Your reply should be made up of every line in the records below that holds the string "PTRS".

------------

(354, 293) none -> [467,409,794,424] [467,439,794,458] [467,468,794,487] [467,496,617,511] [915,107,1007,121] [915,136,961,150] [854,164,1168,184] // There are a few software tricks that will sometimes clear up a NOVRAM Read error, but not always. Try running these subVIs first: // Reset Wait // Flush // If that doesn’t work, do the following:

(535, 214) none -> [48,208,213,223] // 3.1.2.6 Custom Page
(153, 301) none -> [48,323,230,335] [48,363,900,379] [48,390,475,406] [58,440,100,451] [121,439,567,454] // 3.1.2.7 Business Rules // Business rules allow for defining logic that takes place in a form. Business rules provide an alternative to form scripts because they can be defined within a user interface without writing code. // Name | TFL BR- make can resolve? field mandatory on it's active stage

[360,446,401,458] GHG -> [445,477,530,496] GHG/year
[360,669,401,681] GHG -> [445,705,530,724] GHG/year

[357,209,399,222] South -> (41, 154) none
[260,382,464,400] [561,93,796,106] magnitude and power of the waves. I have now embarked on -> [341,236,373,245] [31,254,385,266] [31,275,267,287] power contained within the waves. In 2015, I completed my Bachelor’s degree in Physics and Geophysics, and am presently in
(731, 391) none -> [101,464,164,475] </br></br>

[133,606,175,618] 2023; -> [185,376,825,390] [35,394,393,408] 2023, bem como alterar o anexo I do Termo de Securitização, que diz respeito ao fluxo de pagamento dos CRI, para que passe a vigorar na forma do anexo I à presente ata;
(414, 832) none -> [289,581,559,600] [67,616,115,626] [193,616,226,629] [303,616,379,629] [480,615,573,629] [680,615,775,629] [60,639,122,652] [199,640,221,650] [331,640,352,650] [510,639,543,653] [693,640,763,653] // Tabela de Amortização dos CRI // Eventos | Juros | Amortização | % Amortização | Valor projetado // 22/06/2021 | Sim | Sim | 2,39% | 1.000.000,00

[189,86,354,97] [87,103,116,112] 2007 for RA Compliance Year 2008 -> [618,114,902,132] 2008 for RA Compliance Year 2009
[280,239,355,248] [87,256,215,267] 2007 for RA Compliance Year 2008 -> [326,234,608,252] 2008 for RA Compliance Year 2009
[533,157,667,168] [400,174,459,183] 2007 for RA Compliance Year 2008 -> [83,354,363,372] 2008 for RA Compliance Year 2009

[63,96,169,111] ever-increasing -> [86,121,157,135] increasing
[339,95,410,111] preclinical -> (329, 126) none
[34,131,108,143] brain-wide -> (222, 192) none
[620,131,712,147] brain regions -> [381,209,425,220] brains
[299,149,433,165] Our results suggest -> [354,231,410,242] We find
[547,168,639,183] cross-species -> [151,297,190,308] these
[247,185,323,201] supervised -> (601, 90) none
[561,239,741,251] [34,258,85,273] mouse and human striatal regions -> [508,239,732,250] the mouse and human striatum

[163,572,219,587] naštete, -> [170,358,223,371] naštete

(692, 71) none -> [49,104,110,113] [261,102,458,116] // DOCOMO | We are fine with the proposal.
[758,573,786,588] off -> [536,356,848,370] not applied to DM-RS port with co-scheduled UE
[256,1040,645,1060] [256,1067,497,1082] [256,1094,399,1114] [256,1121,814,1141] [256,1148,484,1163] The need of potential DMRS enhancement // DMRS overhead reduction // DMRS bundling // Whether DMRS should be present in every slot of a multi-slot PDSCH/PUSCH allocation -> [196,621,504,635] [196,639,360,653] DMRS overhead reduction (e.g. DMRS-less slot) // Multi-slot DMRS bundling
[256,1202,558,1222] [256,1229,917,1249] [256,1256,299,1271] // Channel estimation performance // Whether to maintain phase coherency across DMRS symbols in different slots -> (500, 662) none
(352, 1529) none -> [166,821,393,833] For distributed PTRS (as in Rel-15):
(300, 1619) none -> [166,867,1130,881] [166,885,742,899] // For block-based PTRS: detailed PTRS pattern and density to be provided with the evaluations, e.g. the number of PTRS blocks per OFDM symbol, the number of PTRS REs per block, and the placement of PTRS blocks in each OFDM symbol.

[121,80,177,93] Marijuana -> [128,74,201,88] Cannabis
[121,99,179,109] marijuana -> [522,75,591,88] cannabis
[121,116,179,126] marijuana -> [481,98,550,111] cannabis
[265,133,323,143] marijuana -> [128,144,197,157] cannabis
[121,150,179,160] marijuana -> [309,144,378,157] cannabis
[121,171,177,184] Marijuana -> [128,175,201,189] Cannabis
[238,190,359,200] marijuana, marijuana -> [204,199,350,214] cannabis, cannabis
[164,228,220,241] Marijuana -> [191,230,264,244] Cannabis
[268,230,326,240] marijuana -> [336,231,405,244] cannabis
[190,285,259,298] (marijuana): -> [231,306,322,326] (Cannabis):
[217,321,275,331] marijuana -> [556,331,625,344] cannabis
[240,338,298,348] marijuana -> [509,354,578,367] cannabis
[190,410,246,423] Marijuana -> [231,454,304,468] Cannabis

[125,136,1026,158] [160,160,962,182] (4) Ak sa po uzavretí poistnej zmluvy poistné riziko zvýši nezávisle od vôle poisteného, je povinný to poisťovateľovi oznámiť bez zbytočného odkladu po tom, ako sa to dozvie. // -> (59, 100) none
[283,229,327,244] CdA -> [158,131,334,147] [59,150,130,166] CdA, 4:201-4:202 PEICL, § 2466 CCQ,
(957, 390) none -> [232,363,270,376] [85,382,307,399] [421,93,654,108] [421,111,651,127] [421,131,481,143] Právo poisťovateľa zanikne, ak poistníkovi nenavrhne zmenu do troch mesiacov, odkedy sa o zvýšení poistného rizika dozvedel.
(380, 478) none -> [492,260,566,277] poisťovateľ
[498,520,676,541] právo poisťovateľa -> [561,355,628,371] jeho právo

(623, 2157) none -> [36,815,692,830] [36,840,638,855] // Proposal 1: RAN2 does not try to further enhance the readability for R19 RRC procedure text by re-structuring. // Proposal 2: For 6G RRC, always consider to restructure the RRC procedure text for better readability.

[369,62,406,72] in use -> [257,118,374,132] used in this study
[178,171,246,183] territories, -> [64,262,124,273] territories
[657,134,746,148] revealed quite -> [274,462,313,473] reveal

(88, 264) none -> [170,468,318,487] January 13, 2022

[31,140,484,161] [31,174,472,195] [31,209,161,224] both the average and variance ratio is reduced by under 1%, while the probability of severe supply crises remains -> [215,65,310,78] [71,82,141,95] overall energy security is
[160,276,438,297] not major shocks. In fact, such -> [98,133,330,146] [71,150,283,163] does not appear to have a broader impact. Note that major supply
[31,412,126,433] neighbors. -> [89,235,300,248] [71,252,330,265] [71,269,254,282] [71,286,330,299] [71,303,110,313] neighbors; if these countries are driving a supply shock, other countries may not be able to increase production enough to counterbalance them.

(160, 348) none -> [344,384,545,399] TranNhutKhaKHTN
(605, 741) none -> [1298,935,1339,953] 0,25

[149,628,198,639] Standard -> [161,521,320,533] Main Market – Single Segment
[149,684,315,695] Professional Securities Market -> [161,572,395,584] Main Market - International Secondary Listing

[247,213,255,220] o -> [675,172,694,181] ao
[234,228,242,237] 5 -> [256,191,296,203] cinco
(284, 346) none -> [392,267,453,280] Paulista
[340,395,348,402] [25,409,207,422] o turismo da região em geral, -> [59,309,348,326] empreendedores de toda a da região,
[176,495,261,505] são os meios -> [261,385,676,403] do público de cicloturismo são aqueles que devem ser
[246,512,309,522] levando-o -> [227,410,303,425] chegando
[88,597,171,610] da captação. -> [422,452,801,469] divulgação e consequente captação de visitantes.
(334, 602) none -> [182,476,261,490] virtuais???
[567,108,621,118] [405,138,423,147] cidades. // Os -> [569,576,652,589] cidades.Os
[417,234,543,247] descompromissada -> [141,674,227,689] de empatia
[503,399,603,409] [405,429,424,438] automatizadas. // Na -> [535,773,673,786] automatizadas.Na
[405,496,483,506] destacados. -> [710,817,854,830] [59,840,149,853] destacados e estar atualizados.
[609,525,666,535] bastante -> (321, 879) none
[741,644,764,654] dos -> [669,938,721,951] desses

------------

▶ [ANSWER TO THE PROBLEM]
(352, 1529) none -> [166,821,393,833] For distributed PTRS (as in Rel-15):
(300, 1619) none -> [166,867,1130,881] [166,885,742,899] // For block-based PTRS: detailed PTRS pattern and density to be provided with the evaluations, e.g. the number of PTRS blocks per OFDM symbol, the number of PTRS REs per block, and the placement of PTRS blocks in each OFDM symbol.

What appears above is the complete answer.